The Director of the Education Research Center at the University of Macau, Zhou Mingming, said last March that “parents are concerned about issues such as children’s self-regulation and whether virtual classes will be as effective as face-to-face learning. Some parents are obliged to supervise virtual classes and homework,” she added.

“Technology and, in the case of our discussion, technologies for synchronous online classes provide greater contact between teaching actors. As we have seen, this deeper contact, this sharing of intimacies, is not always necessarily friendly or productive, although it can be it,” defends Professor Julio Reis Jatobá, University of Macau, in a chapter of a book published a few weeks ago.

“In short, technology in the Portuguese as a Foreign Language classroom [the subject of his research] is not a trend, it is an unavoidable reality, which we will not get rid of as soon as the pandemic is under control and a return to the dreamed of ‘normality’ is possible,” also understands this element of the Department of Portuguese, Faculty of Arts and Humanities.

“There still remains an elusive and deceptively simple question to be answered,” adds the researcher in the final considerations: “How to make technology in (post)covidian times a more human resource, which fosters one of the basic objectives of learning language: interaction with the Other?”


Hybrid teaching

At local universities, the second semester of the 2019/20 academic year (February to June) ended up taking place in the distance learning mode.

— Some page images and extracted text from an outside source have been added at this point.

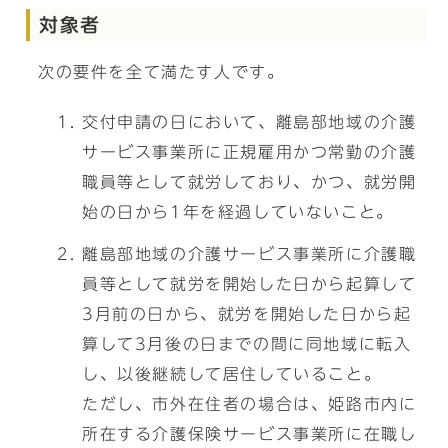
対象者
次の要件を全て満たす人です。
交付申請の日において、離島部地域の介護
サービス事業所に正規雇用かつ常勤の介護
職員等として就労しており、かつ、就労開
始の日から1年を経過していないこと。
離島部地域の介護サービス事業所に介護職
員等として就労を開始した日から起算して
3月前の日から、就労を開始した日から起
算して3月後の日までの間に同地域に転入
し、以後継続して居住していること。
ただし、市外在住者の場合は、姫路市内に
所在する介護保険サービス事業所に在職し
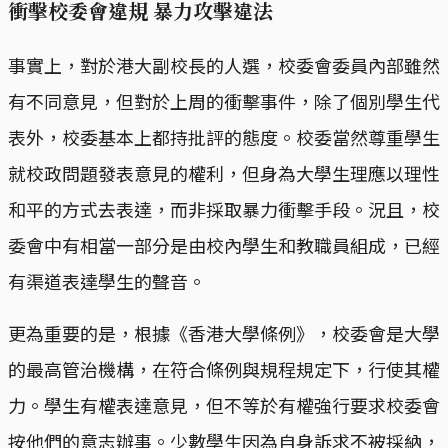
衝擊校委會違規 暴力攻擊違法
事實上，對於港大副校長的人選，校委會委員內部雖然
有不同意見，但對於上周的衝擊事件，除了個別學生代
表外，校委基本上都持批評的態度。校委當然尊重學生
就校政問題發表意見的權利，但身為大學生理應以理性
和平的方式去表達，而非採取暴力衝擊手段。況且，校
委會中有相當一部分是由校內學生和教職員組成，已經
有渠道表達學生的聲音。
更為重要的是，根據《香港大學條例》，校委會是大學
的最高管治機構，在符合條例與規程規定下，行使其權
力。學生有權表達意見，但不等於有權強行要求校委會
按他們的意志辦事。少數學生因為自身訴求不被採納，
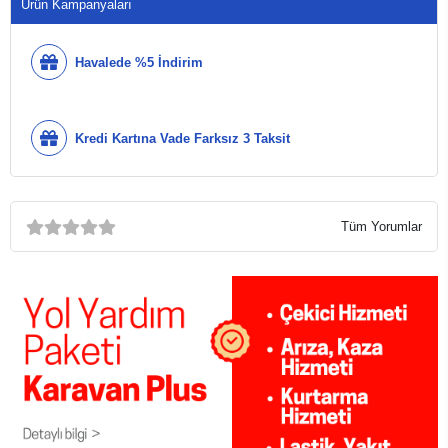
Ürün Kampanyaları
Havalede %5 İndirim
Kredi Kartına Vade Farksız 3 Taksit
Tüm Yorumlar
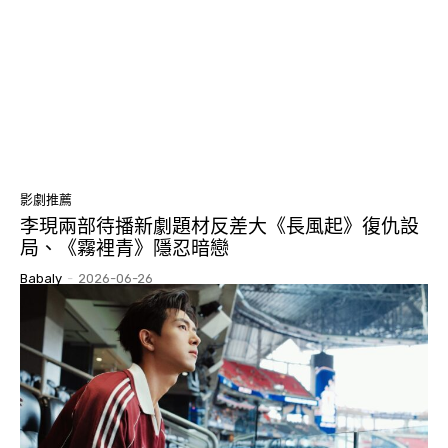
影劇推薦
李現兩部待播新劇題材反差大《長風起》復仇設
局、《霧裡青》隱忍暗戀
Babaly
-
2026-06-26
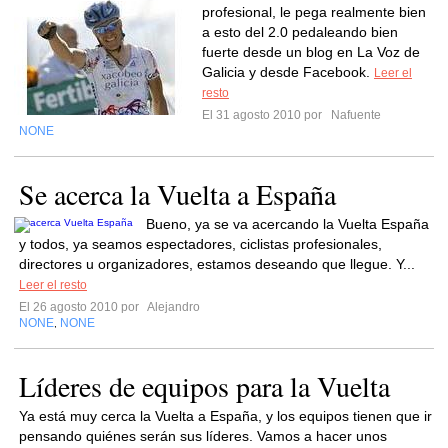
profesional, le pega realmente bien
a esto del 2.0 pedaleando bien
fuerte desde un blog en La Voz de
Galicia y desde Facebook.
Leer el
resto
El 31 agosto 2010 por
Nafuente
NONE
Se acerca la Vuelta a España
Bueno, ya se va acercando la Vuelta España
y todos, ya seamos espectadores, ciclistas profesionales,
directores u organizadores, estamos deseando que llegue. Y...
Leer el resto
El 26 agosto 2010 por
Alejandro
NONE
NONE
,
Líderes de equipos para la Vuelta
Ya está muy cerca la Vuelta a España, y los equipos tienen que ir
pensando quiénes serán sus líderes. Vamos a hacer unos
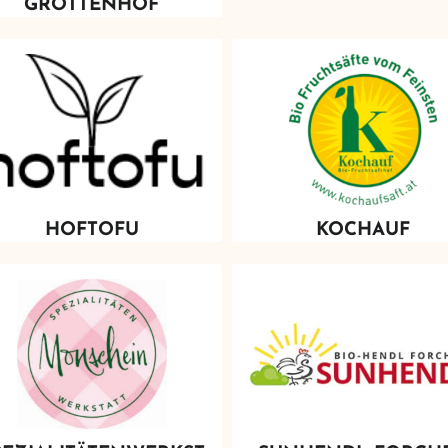
GROTTENHOF
HOFTOFU
KOCHAUF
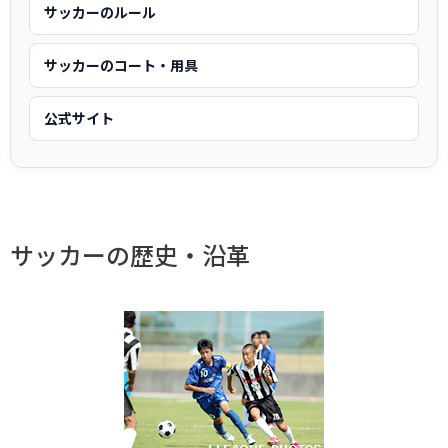
スポーツライフ・データ
サッカーのルール
お問い合わせ・お申し込み
スポーツ白書
サッカーのコート・用具
政策提言
子どものスポーツ
公式サイト
障害者スポーツ
スポーツによるまちづくり
スポーツ・ガバナンス
スポーツボランティア
メールマガジン
アクセス
サッカーの歴史・沿革
「SSFニュース」
スポーツ政策・予算
会員登録
健康とスポーツ
社会づくり
個人情報保護方針
自治体との連携
ソーシャルメディア運営方針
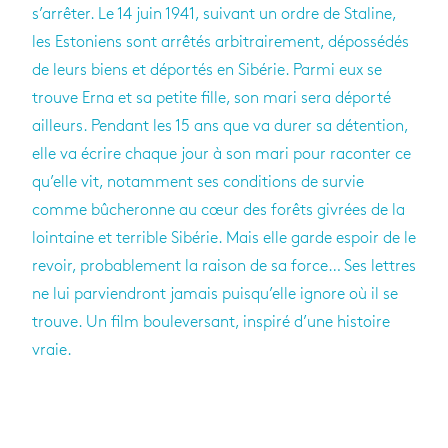
s’arrêter. Le 14 juin 1941, suivant un ordre de Staline,
les Estoniens sont arrêtés arbitrairement, dépossédés
de leurs biens et déportés en Sibérie. Parmi eux se
trouve Erna et sa petite fille, son mari sera déporté
ailleurs. Pendant les 15 ans que va durer sa détention,
elle va écrire chaque jour à son mari pour raconter ce
qu’elle vit, notamment ses conditions de survie
comme bûcheronne au cœur des forêts givrées de la
lointaine et terrible Sibérie. Mais elle garde espoir de le
revoir, probablement la raison de sa force… Ses lettres
ne lui parviendront jamais puisqu’elle ignore où il se
trouve. Un film bouleversant, inspiré d’une histoire
vraie.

From then on, tertiary education institutions started to offer both in-person classes and online classes at the same time. This was mostly because there were so many overseas students who couldn’t get into the city.

A research project conducted by a group of four Honours College students, supervised by Edmond Yeung, then attached to the University of Macau, carried out a study on this hybrid system, having listened to teachers and students.

Teachers reported that “they have difficulties in engaging both online and offline students at the same time while manipulating all technology” because “the physical and mental load of the teachers was greatly increased.” In addition, “to ensure that the learning outcomes of online students were met, some teachers had to set aside extra time to repeat the concept separately for their online students.”

Regarding technological challenges, “teachers expressed that hybrid teaching was indeed a mix of two shows at the same time.” As hybrid teaching requires the right equipment and knowledge to manage it, “unfortunately, such needs were too overwhelming to be met in the period of the study. Thus, the teachers and their teaching assistants had to deal with most of the technical challenges by themselves.”

From the view of the students, “the thing that put online students off was being ignored. Problems include the inability to listen to the instructors, not able to get responses from the instructor immediately, and even could not interact with their classmates who were wearing masks.”

So, concludes the study, “hybrid teaching requires a good structure and a good balance together.”